Personal loans can get you the funds relatively quickly as the home is not part of the loan. However, the interest rate charged on a personal loan is higher than a HELOC or a home equity loan as there is a higher risk for the lender. Personal loans can be fixed-rate or variable-rate. Fixed payments are more predictable whereas variable-rate constantly changes with a benchmark index like the prime rate which is connected to the Fed funds rate. These loans usually have to be paid back within 2-5 years and have closing costs too. Personal loans are best used if you have to do an emergency repair where time is a crucial factor such as heating or cooling system repair. Use our personal loan calculator for home improvements to determine your monthly payment.
Pros of a Personal Loan
- Quick application process with funds available within days
- No collateral required
- Perfect for unforeseen repairs
Cons of a Personal Loan
- Interest rate is heavily dependent on credit score
- A smaller amount can be borrowed as compared to HELOC or home equity loans
- Shorter repayment period
- Prepayment penalties and late fee penalties
- No tax deductions on interest paid
Credit cards let you borrow funds for a short period of time and can be great for emergency renovations that are required. You are only required to make the minimum payment to your credit card account if you are strapped for cash. Interest starts accruing on the account if you have an outstanding balance after the last date to make the payment. Credit cards have relatively high-interest rates as compared to the other loan options because it poses a higher risk for lenders as there is no collateral.
Pros of a Credit Card
- Payment flexibility
- Quick application
- Interest-free grace periods
Cons of a Credit Card
- Very high-interest rates
- Fee for credit card
- Low borrowing limits on credit cards
The government offers some low-cost solutions to individuals who qualify for their home renovation programs. Different government agencies have different programs, therefore, if you qualify for an FHA loan, VA loan or a USDA loan be sure to check if you are eligible for additional assistance for home renovations.

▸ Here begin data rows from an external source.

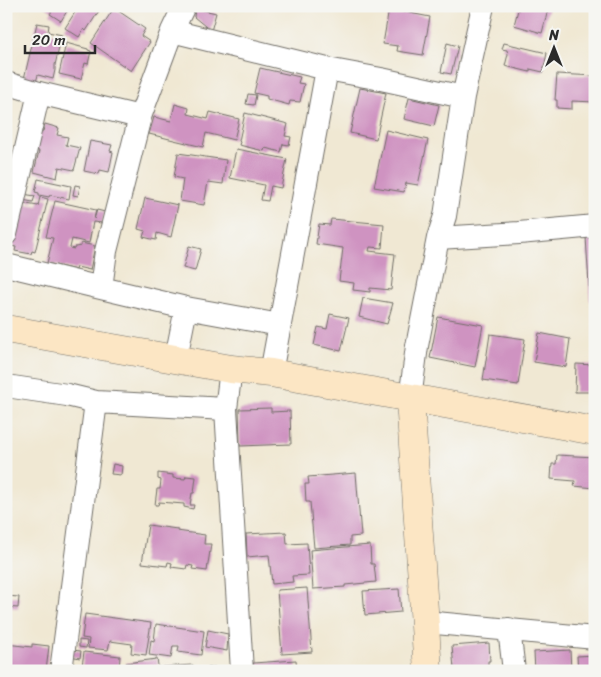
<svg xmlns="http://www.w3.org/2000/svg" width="601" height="677" font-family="Sriracha,sans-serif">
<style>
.building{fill:#cf93c1}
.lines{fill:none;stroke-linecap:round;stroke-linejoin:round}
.street-casing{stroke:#706d66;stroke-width:24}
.secondary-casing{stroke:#706d66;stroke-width:29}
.street{stroke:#fff;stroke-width:22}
.secondary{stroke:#fce6c4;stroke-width:28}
</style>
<rect width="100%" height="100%" fill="#f6f6f2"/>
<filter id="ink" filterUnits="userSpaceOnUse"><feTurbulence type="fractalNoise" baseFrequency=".02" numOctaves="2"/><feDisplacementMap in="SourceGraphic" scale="10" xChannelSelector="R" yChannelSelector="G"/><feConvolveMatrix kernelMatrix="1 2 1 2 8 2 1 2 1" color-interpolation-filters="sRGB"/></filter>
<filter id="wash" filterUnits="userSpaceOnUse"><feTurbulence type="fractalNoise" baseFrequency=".0096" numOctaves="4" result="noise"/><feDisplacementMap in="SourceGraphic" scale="20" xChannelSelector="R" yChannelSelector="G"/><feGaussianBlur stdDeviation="1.12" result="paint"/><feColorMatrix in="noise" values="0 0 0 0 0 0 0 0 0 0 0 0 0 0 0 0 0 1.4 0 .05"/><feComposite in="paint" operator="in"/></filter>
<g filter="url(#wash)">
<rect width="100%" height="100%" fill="#f0e8d3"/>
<g id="blocks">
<!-- building -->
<path class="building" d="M44,6H70L61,21L50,14L52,11Z
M79,6H102L86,31L84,29L79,37L65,28Z
M519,6H549L542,33L514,25Z
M114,8L145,29L141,36L150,42L131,71L91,43Z
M195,8L216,13L211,31L194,17Z
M389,9L430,17L423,55L397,51L398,46L383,44Z
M37,23L49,25L48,32L62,35L55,65V70L53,79L38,75L36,82L24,79Z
M66,43L88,49V50L91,51L88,64L85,63L81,79L59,74Z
M447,43L458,46L451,74L441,72Z
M504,43L547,53L543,72L530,69V72L505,66L508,54L507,50L502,49Z
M260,68L300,77L298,83L304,84L300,102L290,101L289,105L267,99V96L254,93Z
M557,74L595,76V102L572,101V109L557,108V100H555Z
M360,88L386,93L376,139L350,133Z
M248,94L256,95L254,105L246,104Z
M409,98L439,105L434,126L404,119Z
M593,103H595V124H592Z
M175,104L189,108L188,114L208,119L210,112L239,119L234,140L206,133L203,147L149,134L154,117L171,121Z
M245,113L288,124L285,136L291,137L289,145L283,144L281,152L265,148L264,151L239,145L240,142L239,141Z
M45,124L59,128L57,135L68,137L66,145L80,148L74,170L59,167L57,178L34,172L39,151L34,150L39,131H43Z
M386,130L428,140L418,185L406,183L404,192L374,187Z
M90,141L112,145L110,151L113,152L109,172L100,170L99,174L84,171Z
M236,149L287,159L281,188L271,186L268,201L261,200L264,185L230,178Z
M178,153L226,160L223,184L208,182L204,205L180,201L183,179L174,177Z
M38,179L71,186L69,199L50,195L49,197L39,195V193L35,192Z
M75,185L80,186L78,196L73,195Z
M23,194L35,196L33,202L22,200Z
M40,197L48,199L35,252L32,251L31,254L15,251L16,247L11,246L21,203L38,206Z
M145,198L178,205L171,237L157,233L156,240L143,237L145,231L138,229Z
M55,201L96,210L94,219L97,210L105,212L102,223L93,222L89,243L72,239L70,248L74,249L75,247L81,246V243L95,246L90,270L77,267L76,270L47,263L53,238L46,237Z
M331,219L384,224L382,248L370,247L369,251L395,254L391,290L370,288V292L353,290L354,283L339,281L343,248L316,244L319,224L330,225Z
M586,237H595V301H590Z
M189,246L201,249L195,271L183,268Z
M363,298L393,303L387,324L359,317Z
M330,314L349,318L341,351L314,345L318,327L327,329Z
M438,317L483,325L475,367L430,358Z
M539,333L570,339L566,367L534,362Z
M490,334L525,339L518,385L483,380Z
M576,364L595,365V392H575Z
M271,408V412L290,411L291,444L240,446L239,409Z
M557,455L595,457V488L574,486L575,481L551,479L552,464H556Z
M113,464L122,466L121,475L111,474Z
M158,473L173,475V478L185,479L186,476L196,477L194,493H192L190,505H194L193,509L184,507V504L159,502L158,505H155L157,489H160L161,480L158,479Z
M356,473L361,536L350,537V545L314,548L310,502H306L305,484H309L308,477Z
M148,525L177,529V531L205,535L204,544H211L207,571L192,569L193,566L187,565L186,569L171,567L172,563L168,562L167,566L142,563Z
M286,532L287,544L307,543L309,575L292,576L293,582L272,584L269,555L247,557L246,534Z
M370,545L371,564H374L376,582L345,585V587L313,589L310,550Z
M307,588L312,652L282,654L277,590Z
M399,589L401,612L365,615L363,591Z
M6,596L19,597L18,608L6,607Z
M85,614L151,623L146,655L131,653L132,644L110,641L108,650L88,648L89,639L82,638Z
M156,624L204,631L201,655L178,652L179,646H173L171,658L149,655L151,640L154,641Z
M208,630L228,634L227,651L205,647Z
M79,640L87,641L86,648L79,647Z
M489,643L490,661H488V668H479V671H456V669H454L452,646Z
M6,644L32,647V644L49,646L46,671H6Z
M72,650L81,651L80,658L70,656Z
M570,650L571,671H535L534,652Z
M84,652L120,656L119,671H73V666H82Z
M595,655V671H578L577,656Z
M157,659L159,671H127L126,663Z
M296,660L297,671H253V663Z
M193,665L194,671H162V667Z
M215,667V671H198V668Z"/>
</g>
</g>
<g filter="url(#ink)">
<use href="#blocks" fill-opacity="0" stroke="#706d66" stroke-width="1"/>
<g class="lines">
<defs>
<path id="street" d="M172,31L327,69L381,79L463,97
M6,83L39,93L140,117
M6,234L39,93
M438,238L519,233L595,226
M6,265L101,288
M186,308L280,325
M176,358L186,308L101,288L106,251L140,117L172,31L184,6
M271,373L327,69
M6,386L67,395L96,402L226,409L231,369
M410,399L417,346L438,238L445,216L463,97L483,6
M226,409L242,671
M425,622L595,638
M509,629L514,671
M61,671L96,402"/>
<path id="secondary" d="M6,329L231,369L271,373L595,431
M410,399L428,671"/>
</defs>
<!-- street casing -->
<use href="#street" class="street-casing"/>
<!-- secondary casing -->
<use href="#secondary" class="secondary-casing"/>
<!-- street -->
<use href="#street" class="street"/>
<!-- secondary -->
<use href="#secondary" class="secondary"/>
</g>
</g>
<!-- margin -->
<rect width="601" height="677" fill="none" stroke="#f6f6f2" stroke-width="25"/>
<!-- north arrow -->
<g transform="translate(554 48)" stroke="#f6f6f2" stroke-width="4" paint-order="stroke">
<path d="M0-4L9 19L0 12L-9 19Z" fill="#2b2b2b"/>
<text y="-8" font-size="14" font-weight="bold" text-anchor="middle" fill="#2b2b2b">N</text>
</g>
<!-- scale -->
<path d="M25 45v8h70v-8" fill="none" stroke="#2b2b2b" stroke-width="2.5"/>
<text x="32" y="45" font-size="15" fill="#2b2b2b" stroke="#f6f6f2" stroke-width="4" paint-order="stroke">20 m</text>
</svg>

FHA loans offer the FHA203k which is a special FHA loan where the borrower receives their mortgage amount and an additional amount for renovations. The home being purchased must be approved by the FHA as a home that requires renovations to ensure safety and livable standards in order to receive the additional amount. The amount that can be borrowed for renovations can go from $5,000 to $35,000 depending on the condition of the home. A VA renovation loan is similar to an FHA203k loan where the borrowing amount will include both the mortgage amount and funds for renovations. Similarly, the USDA has a program known as the USDA Rural Housing Renovation Loan Program which caters to individuals who purchase homes that are in need of renovations.
Pros of Federal Programs
- Low-interest rate
- Part of the mortgage
- Several grants available
Cons of Federal Programs
- Strict eligibility requirements
- Not all lenders can make these loans
Frequently Asked Questions (FAQ)
What credit score do I need for a home improvement loan?
Different loan programs have different requirements. However, a majority of loans will require a minimum credit score of 620.

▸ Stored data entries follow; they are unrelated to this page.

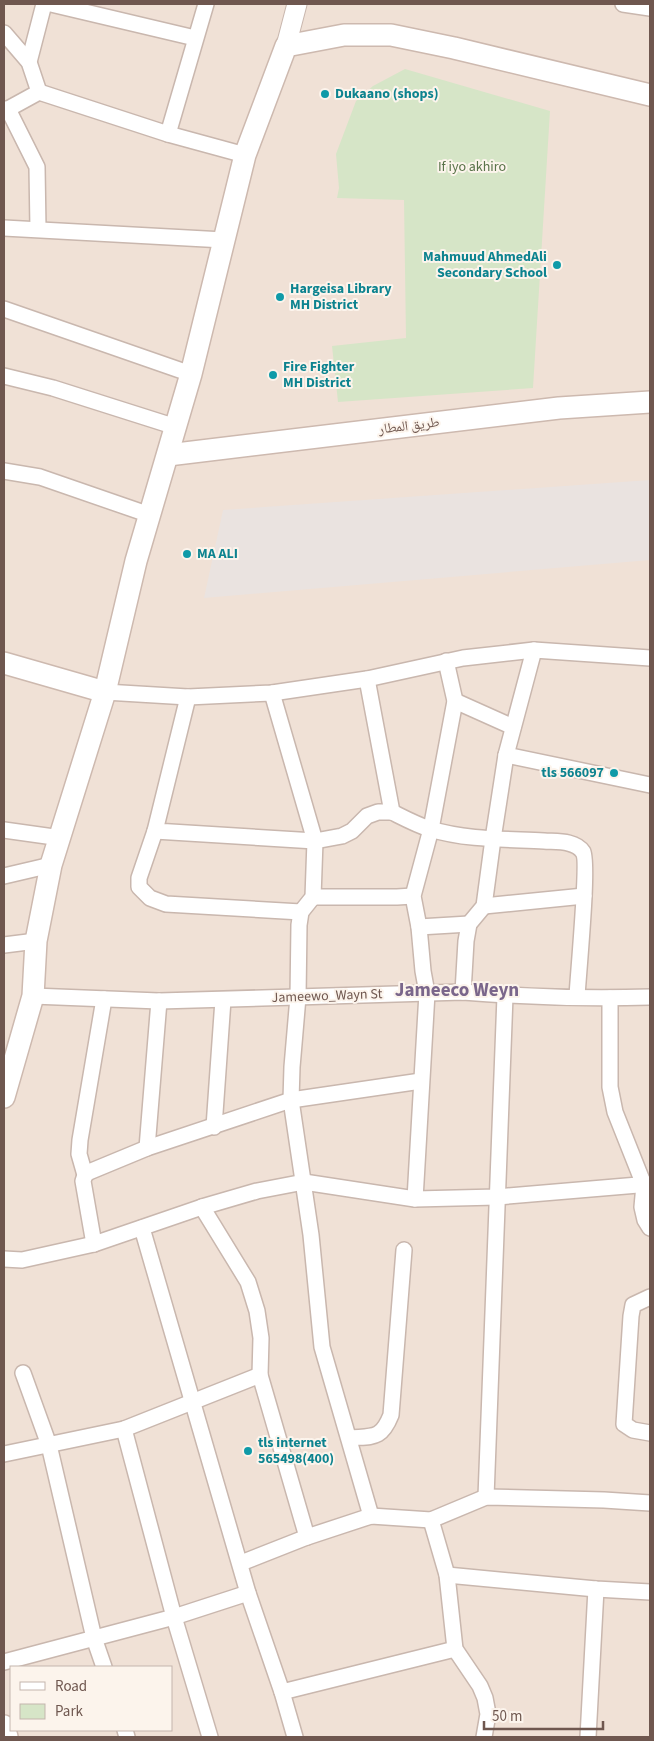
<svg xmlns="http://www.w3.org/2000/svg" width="654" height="1741" font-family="'Source Sans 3','Noto Naskh Arabic',sans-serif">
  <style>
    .residential { fill: #f0e1d6; fill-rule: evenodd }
    .industrial { fill: #eae3e0 }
    .green { fill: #d6e5c7 }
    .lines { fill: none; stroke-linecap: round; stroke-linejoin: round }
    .minor-casing { stroke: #c9b7ae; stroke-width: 18 }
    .tertiary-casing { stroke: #c9b7ae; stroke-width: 21 }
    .secondary-casing { stroke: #cdb9af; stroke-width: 24 }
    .minor { stroke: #fff; stroke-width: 15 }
    .tertiary { stroke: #fff; stroke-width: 19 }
    .secondary { stroke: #fff; stroke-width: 21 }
    .culture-dot { fill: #0f9aa8; stroke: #fcf4ec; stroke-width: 2 }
    .labels { text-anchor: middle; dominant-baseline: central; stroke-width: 4; stroke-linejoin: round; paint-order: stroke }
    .culture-label { font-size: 14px; font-weight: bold; fill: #0d838f; stroke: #fcf4ec; text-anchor: start }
    .park-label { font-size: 14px; fill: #597349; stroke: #fcf4ec }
    .street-label { font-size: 14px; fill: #6f574f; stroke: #fcf4ec }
    .district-label { font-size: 19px; font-weight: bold; fill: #7a668b; stroke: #fcf4ec }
  </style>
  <rect width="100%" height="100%" fill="#f9f0e6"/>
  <path class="residential" d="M4,4H650V1737H4ZM11,1667H171V1730H11Z"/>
  <path class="industrial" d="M650,480V560L204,598L223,510Z"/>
  <path class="green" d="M405,69L550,111L533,388L338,402L332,346L406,338L404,200L337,198L339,188L336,154L356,101L373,86Z"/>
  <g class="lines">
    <defs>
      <g id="minor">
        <path d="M51,4L195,38"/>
        <path d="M623,4L650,8"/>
        <path d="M4,33L29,62L39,92"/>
        <path d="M29,62L44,4"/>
        <path d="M4,109H8L39,92L168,134L245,155"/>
        <path d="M8,109L37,167L38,229"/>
        <path d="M168,134L206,4"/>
        <path d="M4,228L224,240"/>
        <path d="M4,309L191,374"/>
        <path d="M4,376L53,388L176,427"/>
        <path d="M4,471L40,477L150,515"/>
        <path d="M367,679L392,812C404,818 417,825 430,829C466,840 507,839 544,841C556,842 575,840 583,852C589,861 578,977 577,996"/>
        <path d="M105,692L188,697L272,693L367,679L463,658L534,650L650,658"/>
        <path d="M272,693L315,841L313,897L301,912L299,925L298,997L292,1067L291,1100L311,1235L322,1347L371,1516"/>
        <path d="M188,697L155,831L315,841L342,836L352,831L367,816L378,812H392"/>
        <path d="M455,701L513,727"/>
        <path d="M506,755L650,785"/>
        <path d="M4,830L61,838"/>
        <path d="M155,831L139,878V887L150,898L166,904L301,912"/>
        <path d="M4,876L51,865"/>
        <path d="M313,897H397L413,896"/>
        <path d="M484,906L584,896"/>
        <path d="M419,927L469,924"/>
        <path d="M4,945L36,941"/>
        <path d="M463,992L466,941L469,924L484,906L493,839L506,755L534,650"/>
        <path d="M33,996L159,1001L463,992C525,997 588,999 650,997"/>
        <path d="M610,998V1087L615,1112L644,1185L642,1207L645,1220L650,1228"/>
        <path d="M214,1127L223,1000"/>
        <path d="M147,1148L159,1001"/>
        <path d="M85,1175L79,1154L80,1140L104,999"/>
        <path d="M415,1199L427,993L423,971L419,927L413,896L431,829L455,701L446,661"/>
        <path d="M202,1207L248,1282L257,1311L261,1338L260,1375L307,1537"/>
        <path d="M142,1228L248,1593L282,1692L295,1737"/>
        <path d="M94,1244L83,1181L85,1175L89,1172L147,1148L291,1100L421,1081"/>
        <path d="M4,1259L22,1260L94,1244L202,1207L257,1191L304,1182L415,1199L497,1197L650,1184"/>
        <path d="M650,1297L633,1305L631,1316L624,1424L633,1430L650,1433"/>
        <path d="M23,1373L49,1445L94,1638L104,1667"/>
        <path d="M124,1429L174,1617L210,1737"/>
        <path d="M349,1438C373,1436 381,1440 391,1415L404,1250"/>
        <path d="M4,1454L124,1429L260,1375"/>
        <path d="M486,1497L505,996"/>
        <path d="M431,1520L447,1575L455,1649L480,1686L485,1698L488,1714L484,1737"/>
        <path d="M241,1563L307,1537L371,1516L431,1520L486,1497L604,1500L650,1503"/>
        <path d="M447,1575L596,1589L650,1592"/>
        <path d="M4,1662L174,1617L248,1593"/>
        <path d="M282,1692L455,1649"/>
        <path d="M125,1730L127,1737"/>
        <path d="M588,1737L596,1589"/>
      </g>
      <path id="tertiary" d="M286,46L297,4"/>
      <g id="secondary">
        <path d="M168,455L559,408L650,402"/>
        <path d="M4,663L105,692"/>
        <path d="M4,1097L33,996L36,941L51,865L105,692L136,561L191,374L245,155L286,46L344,35H391L454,48L650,95"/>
        <path d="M4,1726L7,1737"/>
      </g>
    </defs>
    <use href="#minor" class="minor-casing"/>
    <use href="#tertiary" class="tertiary-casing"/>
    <use href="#secondary" class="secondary-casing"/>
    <use href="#minor" class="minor"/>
    <use href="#tertiary" class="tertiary"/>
    <use href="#secondary" class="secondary"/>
  </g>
  <g class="culture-dot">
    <circle cx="325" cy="94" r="5"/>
    <circle cx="557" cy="265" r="5"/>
    <circle cx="280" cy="297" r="5"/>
    <circle cx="273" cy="375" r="5"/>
    <circle cx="187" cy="554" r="5"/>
    <circle cx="614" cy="773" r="5"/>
    <circle cx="248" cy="1451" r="5"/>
  </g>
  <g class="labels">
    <g class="culture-label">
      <text x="335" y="94">Dukaano (shops)</text>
      <text x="547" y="257" text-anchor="end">Mahmuud AhmedAli<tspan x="547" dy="16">Secondary School</tspan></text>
      <text x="290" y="289">Hargeisa Library<tspan x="290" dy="16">MH District</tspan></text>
      <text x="283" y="367">Fire Fighter<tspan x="283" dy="16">MH District</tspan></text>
      <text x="197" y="554">MA ALI</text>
      <text x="604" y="773" text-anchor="end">tls 566097</text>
      <text x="258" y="1443">tls internet<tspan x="258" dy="16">565498(400)</tspan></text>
    </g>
    <g class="park-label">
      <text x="472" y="167">If iyo akhiro</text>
    </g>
    <g class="street-label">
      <text transform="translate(409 426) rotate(-7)">طريق المطار</text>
      <text transform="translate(327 996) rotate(-2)">Jameewo_Wayn St</text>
    </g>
    <g class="district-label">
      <text x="457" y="990">Jameeco Weyn</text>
    </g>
  </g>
  <rect width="654" height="1741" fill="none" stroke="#6f574f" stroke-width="10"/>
  <rect x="10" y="1666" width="162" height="65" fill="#fcf4ec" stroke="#c4b5ad"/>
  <rect x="20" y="1682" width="25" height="8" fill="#ffffff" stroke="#c4b5ad"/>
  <text x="55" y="1691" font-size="15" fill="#6f574f">Road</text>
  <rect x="20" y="1704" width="25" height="15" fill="#d6e5c7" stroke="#c4b5ad"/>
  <text x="55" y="1716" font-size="15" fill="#6f574f">Park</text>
  <path d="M484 1721v8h119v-8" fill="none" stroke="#6f574f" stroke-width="2.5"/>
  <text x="492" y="1721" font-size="15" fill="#6f574f" stroke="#fcf4ec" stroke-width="4" paint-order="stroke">50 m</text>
</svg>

Federal programs have different requirements. FHA203k loans can go as low as 500, while VA loans and USDA loans do not have minimum credit score requirements.
Are home improvement loans tax-deductible?
Yes, a few of the loan programs are tax-deductible as interest payments on HELOCs, home equity loans, and cash-out refinances can be claimed as tax deductions. Personal loans and credit cards cannot be claimed. The interest payments on your mortgage through a federal loan program can also be claimed as an itemized deduction.